Dataset excerpt:
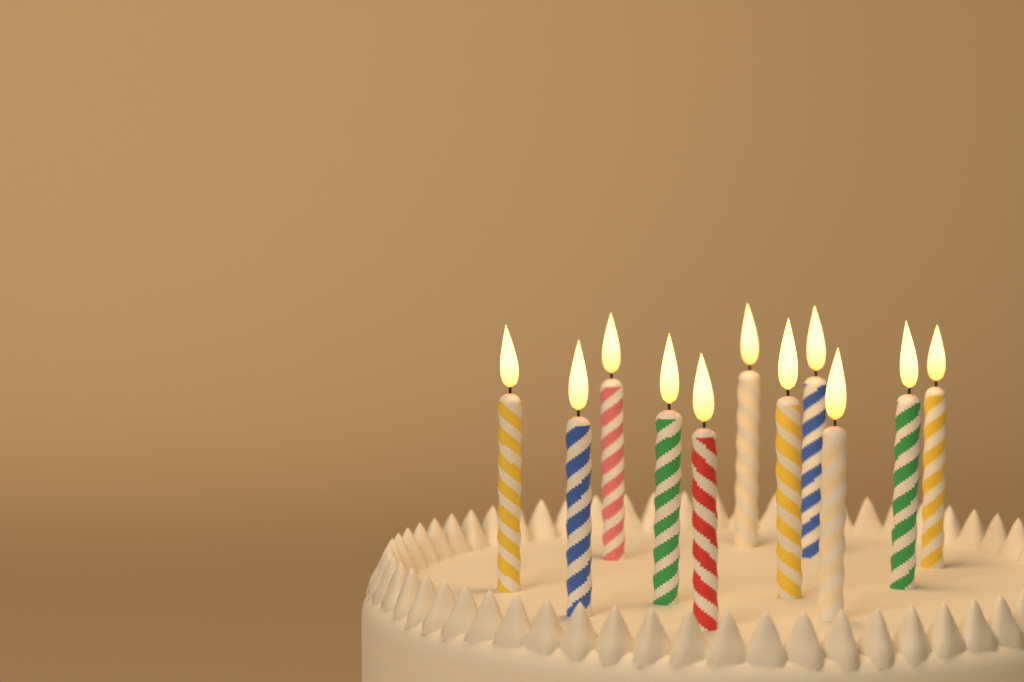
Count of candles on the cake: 11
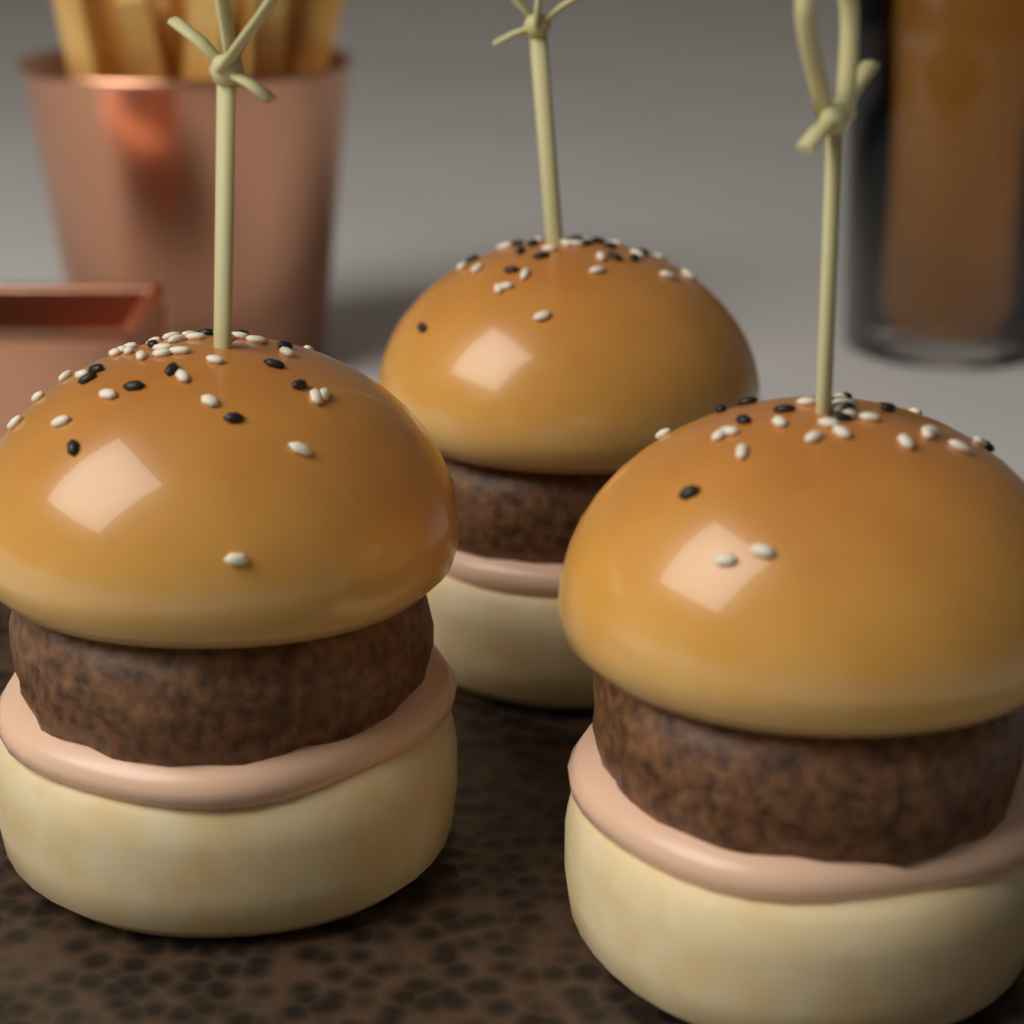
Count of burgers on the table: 3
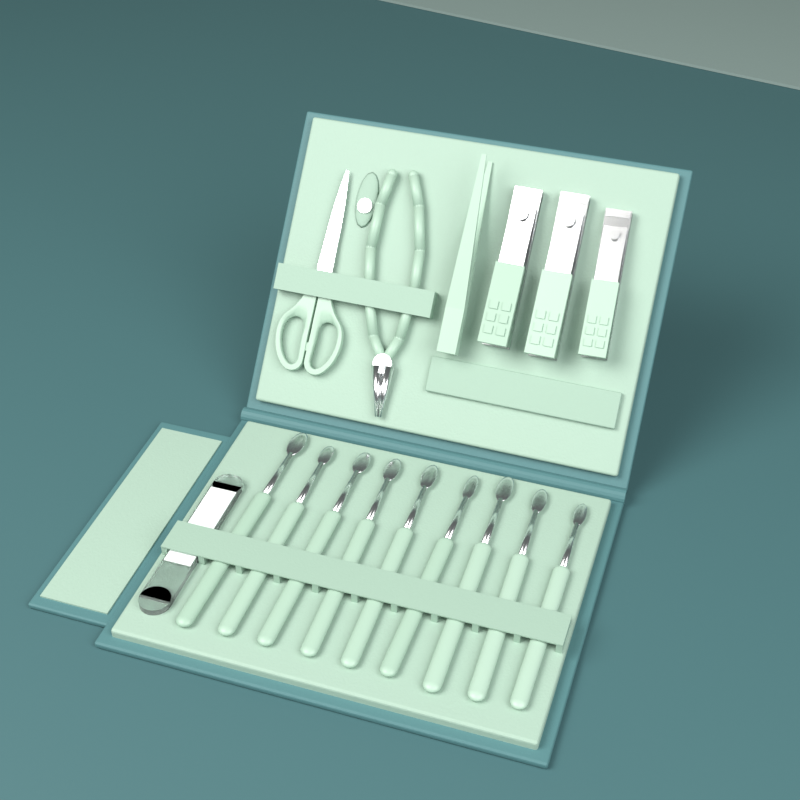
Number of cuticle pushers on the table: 9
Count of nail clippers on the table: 3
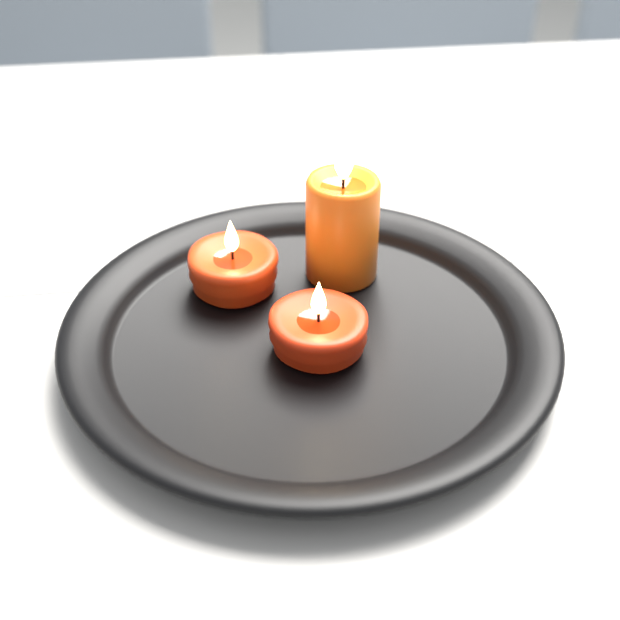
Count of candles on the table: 3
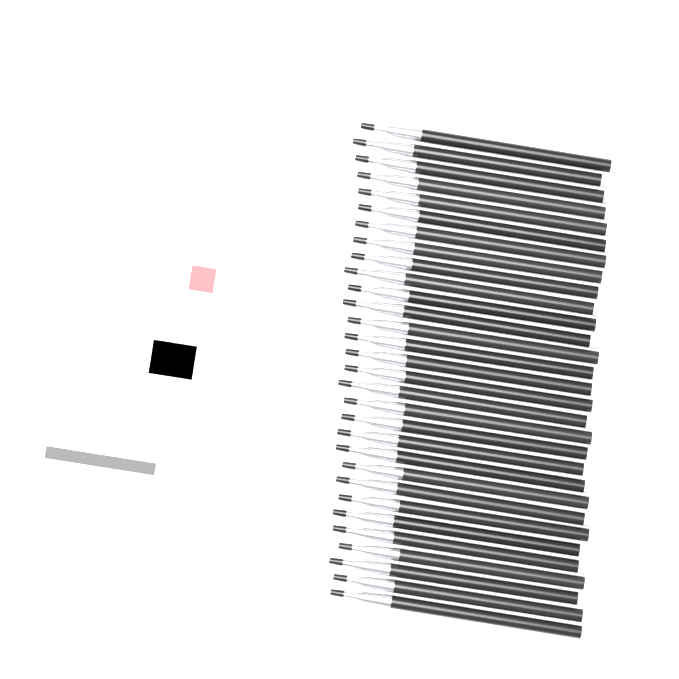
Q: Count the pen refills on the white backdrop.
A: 30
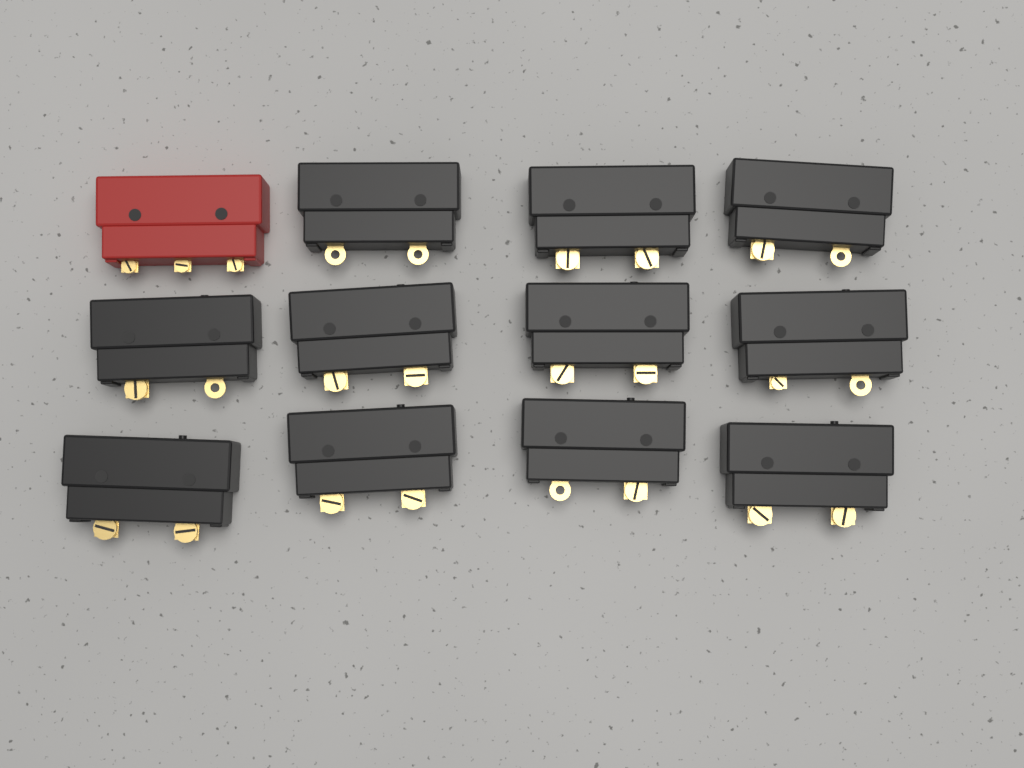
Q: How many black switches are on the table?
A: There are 11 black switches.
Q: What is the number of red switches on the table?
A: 1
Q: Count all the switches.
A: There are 12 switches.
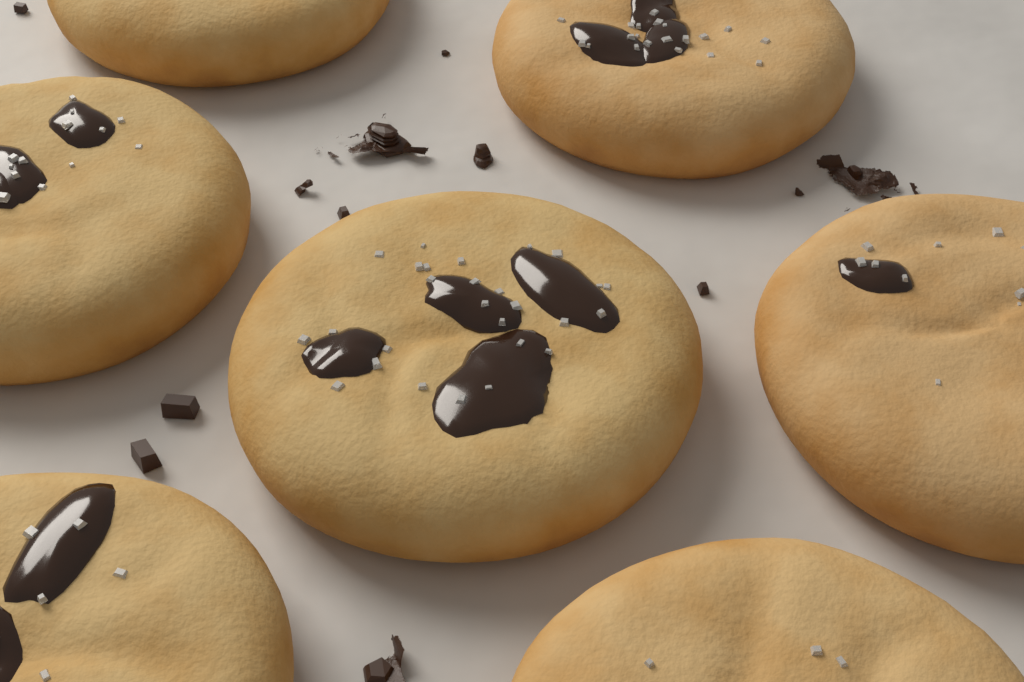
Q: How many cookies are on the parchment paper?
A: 7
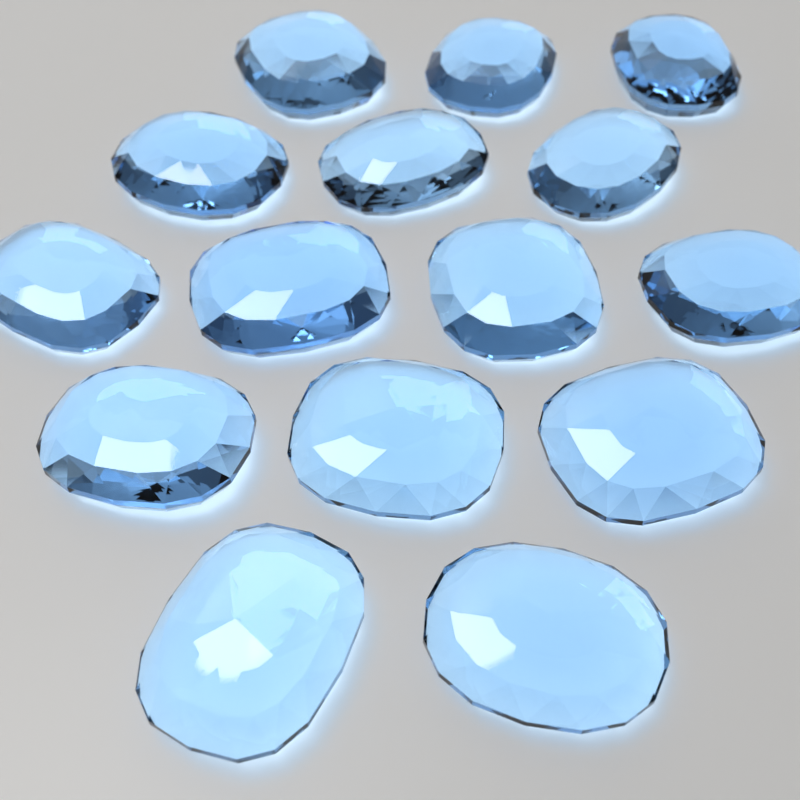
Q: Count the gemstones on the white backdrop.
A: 15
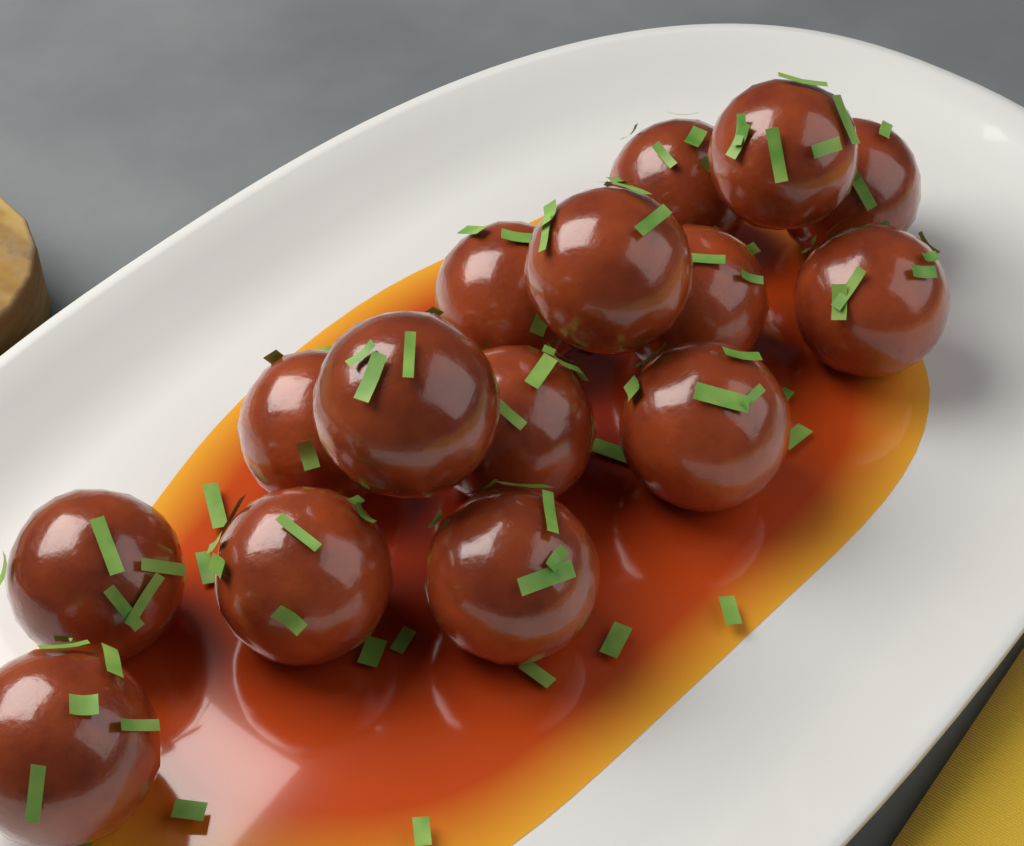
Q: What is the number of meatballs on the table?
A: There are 15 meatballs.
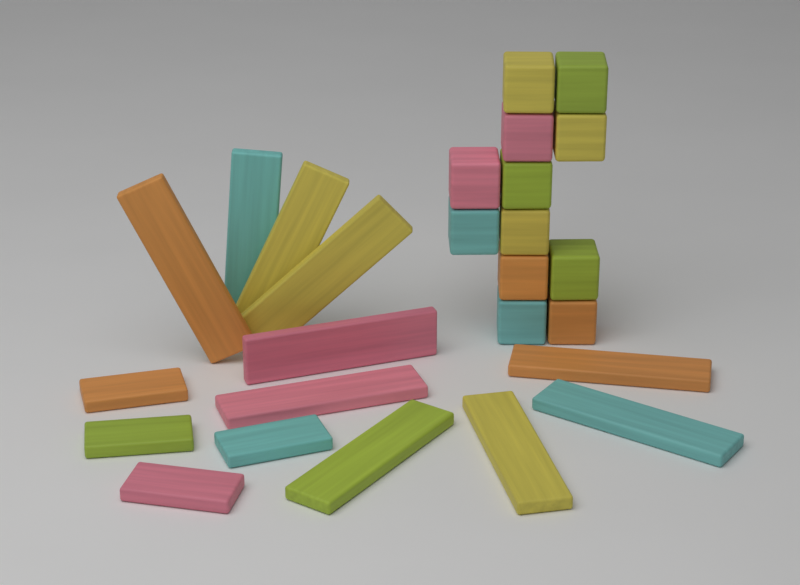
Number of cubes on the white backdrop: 12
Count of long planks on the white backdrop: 10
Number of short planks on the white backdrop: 4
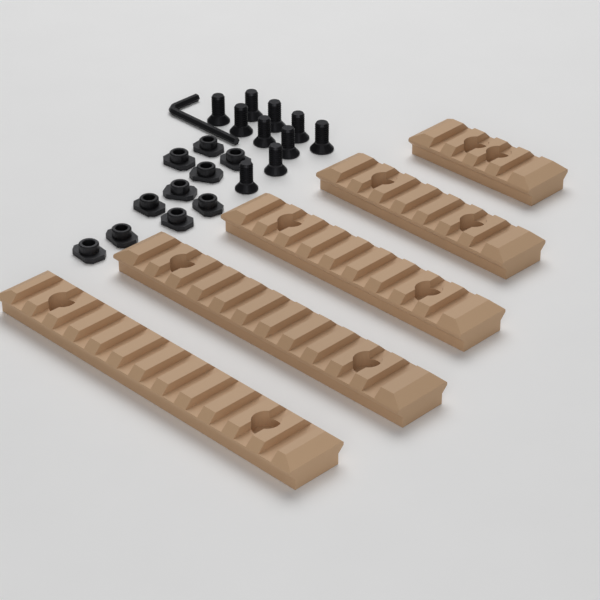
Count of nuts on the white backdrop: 10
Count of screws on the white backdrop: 10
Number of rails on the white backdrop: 5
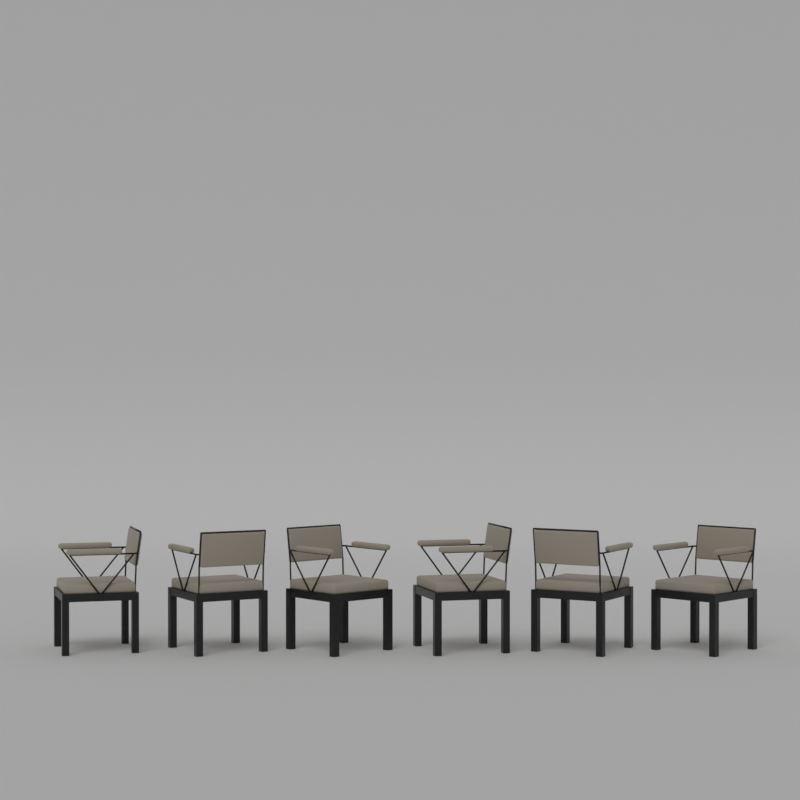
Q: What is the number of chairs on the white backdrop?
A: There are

**Given request:**
Rewrite these lines with each "white backdrop" changed to "plain backdrop" and everything else kept the same. Leave the pictures out.

**Expected answer:**
Count of candles on the cake: 11
Count of burgers on the table: 3
Number of cuticle pushers on the table: 9
Count of nail clippers on the table: 3
Count of candles on the table: 3
Q: Count the pen refills on the plain backdrop.
A: 30
Q: How many black switches are on the table?
A: There are 11 black switches.
Q: What is the number of red switches on the table?
A: 1
Q: Count all the switches.
A: There are 12 switches.
Q: How many cookies are on the parchment paper?
A: 7
Q: Count the gemstones on the plain backdrop.
A: 15
Q: What is the number of meatballs on the table?
A: There are 15 meatballs.
Number of cubes on the plain backdrop: 12
Count of long planks on the plain backdrop: 10
Number of short planks on the plain backdrop: 4
Count of nuts on the plain backdrop: 10
Count of screws on the plain backdrop: 10
Number of rails on the plain backdrop: 5
Q: What is the number of chairs on the plain backdrop?
A: There are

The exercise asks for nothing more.